**Extract to read**
In this blog, we'll go over some of the essential things that you need to decide before making those all important decisions. Ultimately there is no wrong way about going about this however, using these tried and tested methods will ensure the you not only get the right bike for you but avoid those desperate retailer and sellers trying to flog you something that you don't actually need.


First and foremost you need to find out what kind of cyclist you are and more importantly what you going to use the bike for? If you work in a condensed city centre environment then may be hybrid commuter bike might be more suited to your lifestyle or if you're a businessman at heart and still like to get from point a to b as quickly as possible in city centres that maybe a folding bike might be your next best option?

Those that like to get down and dirty might consider a new mountain bike with flat handlebars or in recent times we've seen the emergence of gravel road bikes that are built in the same way as a mountain bike fitted with drop bars and an aggressive posture that allows you to both go on and off road.

Lastly we have the speed freaks (that includes me), those that are worried about saving every gram possible in the pursuit of an aerodynamic position for the ultimate thrill. These are usually classed as carbon aero frames or both TT (time trial) or triathlon bikes.


Once you have an idea what kind of cyclist you intend on being, it's important at the very start to set yourself a realistic budget. What you need to understand about the cycle trade is that although it is relatively inexpensive to jump on a bike once you start getting into cycling you quickly find costs for your credit card can quickly escalate. With materials such as carbon fibre resin, titanium frames and and aero clothing on offer to mainstream customers you really do have to balance the...

'What do you need vs what you would I like to have' mentality.

So as a rule a thumb, anything up to £500 we usually give you a good solid commuter bike those with a more mountain bike and road enthusiast domain should aim for around £900 - £1500 Mark and those that are serious about becoming the weekend warriors should consider anything upwards from £2,000.

One thing to note is that the more expensive your ride or equipment is on the bike the gains that you make on the road become fast smaller than you think. The trade has undergone a significant modernisation in the past decade with both titanium and carbon fibre materials reaching the lower levels of the cycling industry and for those chasing every gram available on their Sunday sessions, sometimes it's better to focus on individual fitness rather than an expensive wheelset that may set you back 1500 to £2,000.


Next is the fun part, online research about brands and bike manufacturers that you not only like the look of but also have a solid reputation for build quality. Better still where possible always aim to visit your local bike shop / showroom and ask the questions of those already in the trade. NO QUESTIONS IS TOO STUPID TO ASK AND I'M CERTAIN ITS BEEN ASKED BEFORE...more often than not most mechanics or shop managers will have an in-depth knowledge of certain brands depending on what they sell but they will also have an in-depth awareness of the current trends and where your money may be best placed. As with anything you hear nowadays take everything with a pinch of salt but take the time to have a look at the bikes themselves as ultimately if you don't like or love the look of the bike you're going to ride then it will simply end up gathering dust on a garage floor in the coming months.

**Data lines**
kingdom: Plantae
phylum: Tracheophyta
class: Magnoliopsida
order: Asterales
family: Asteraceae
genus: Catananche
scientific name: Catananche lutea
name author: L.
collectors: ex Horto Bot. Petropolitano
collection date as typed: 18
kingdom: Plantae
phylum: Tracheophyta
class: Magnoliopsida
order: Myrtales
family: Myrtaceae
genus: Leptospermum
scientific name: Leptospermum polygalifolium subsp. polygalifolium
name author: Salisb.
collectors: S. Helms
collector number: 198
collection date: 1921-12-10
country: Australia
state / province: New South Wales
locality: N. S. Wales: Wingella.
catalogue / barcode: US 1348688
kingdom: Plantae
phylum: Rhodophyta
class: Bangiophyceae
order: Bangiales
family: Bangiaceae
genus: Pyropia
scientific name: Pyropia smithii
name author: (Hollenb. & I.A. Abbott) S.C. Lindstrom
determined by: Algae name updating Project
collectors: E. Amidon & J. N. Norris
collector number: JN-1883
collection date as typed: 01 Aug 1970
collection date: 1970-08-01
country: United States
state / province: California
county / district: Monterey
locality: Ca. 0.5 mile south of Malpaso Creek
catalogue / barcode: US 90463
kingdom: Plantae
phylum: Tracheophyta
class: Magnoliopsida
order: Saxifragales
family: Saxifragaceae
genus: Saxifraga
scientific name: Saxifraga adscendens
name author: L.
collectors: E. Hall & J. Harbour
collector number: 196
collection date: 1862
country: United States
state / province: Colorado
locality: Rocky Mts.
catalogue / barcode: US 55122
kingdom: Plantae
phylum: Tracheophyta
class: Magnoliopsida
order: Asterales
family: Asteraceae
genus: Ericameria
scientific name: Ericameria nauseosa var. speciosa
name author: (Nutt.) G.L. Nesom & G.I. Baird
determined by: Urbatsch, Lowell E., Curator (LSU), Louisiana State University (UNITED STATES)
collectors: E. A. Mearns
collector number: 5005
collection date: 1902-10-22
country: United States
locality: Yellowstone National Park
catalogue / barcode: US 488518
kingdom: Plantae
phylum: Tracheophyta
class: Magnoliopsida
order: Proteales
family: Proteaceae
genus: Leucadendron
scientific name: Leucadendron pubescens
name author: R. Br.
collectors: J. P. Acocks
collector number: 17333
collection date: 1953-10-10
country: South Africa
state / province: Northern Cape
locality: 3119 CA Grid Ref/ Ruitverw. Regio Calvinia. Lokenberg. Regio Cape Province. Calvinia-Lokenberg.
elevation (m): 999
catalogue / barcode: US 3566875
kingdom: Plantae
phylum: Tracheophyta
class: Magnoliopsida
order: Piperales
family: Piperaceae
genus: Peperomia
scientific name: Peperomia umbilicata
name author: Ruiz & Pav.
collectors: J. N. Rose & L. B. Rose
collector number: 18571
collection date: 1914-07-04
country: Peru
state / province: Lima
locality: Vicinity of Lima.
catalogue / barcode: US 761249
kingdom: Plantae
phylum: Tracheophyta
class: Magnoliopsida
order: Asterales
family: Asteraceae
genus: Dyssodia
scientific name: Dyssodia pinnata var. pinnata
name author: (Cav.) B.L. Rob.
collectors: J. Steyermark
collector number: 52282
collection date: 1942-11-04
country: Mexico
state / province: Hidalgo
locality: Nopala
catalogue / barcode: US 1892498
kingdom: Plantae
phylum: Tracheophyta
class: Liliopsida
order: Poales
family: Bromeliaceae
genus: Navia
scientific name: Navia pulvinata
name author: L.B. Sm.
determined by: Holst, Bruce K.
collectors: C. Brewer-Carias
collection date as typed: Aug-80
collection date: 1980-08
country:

**What the task requires**
Carry the bike-buying guide forward from its last sentence, in the same voice. Nothing in the lines is needed here.

**The reply**
One thing you will know most notably come across during this time is bike sizing. For want of a better word bike sizing across the cycling industry has been and forever will be flawed on the basis that every rider is unique and that a large in a Giant frame doesn't necessarily mean a large in a Specialised frame. Therefore the only way to get around this reoccurring issue is to find a fellow rider who is riding the bike you're expecting to buy or indeed contact the manufacturer directly.

As a prime example, my main ride is a Vitus Auro triathlon bike which is currently sized as an XL whereas if I switch to a road bike I'm a size L and again when I switch to a gravel bike I'm a size M..... the key takeaway here is that....

time spent doing your research is worth every penny!


During your search you will also consider second hand bikes. Bikes can be found on many online social media platforms from Facebook marketplace to Instagram to independent bike manufacturers all bidding for your trade. As a qualified mechanic, I would never shy away from a second-hand bike but this requires you to have a baseline understanding of how bikes work. At least with a brand new bike you can guarantee that warranty issues and repairs can be fixed fairly quick. Whereas second-hand bikes can have unforeseen problems with the reseller not being overly honest about the bikes history through to damage that can't be seen with the naked eye.

That said from previous experience and certainly here in the workshop you would never discount a second-hand bike certainly for the cost savings that you can achieve. As a general rule the thumb, much like brand new cars and vans you will ultimately lose 30% of the value of the car as soon as it's written out of the shop floor.

So if your budget can't stretch to a brand new bicycle, fear not use the expertise around you and scour the online platforms to see what's available. Any second-hand bike is definitely worth the look just make sure you can get a qualified mechanic to give you an overall estimate of how much a decent service will cost. Most gold level services packages hover around £100 which includes a deep clean and full dismantle and rebuild of key components such as the crankset and the rear derailleur.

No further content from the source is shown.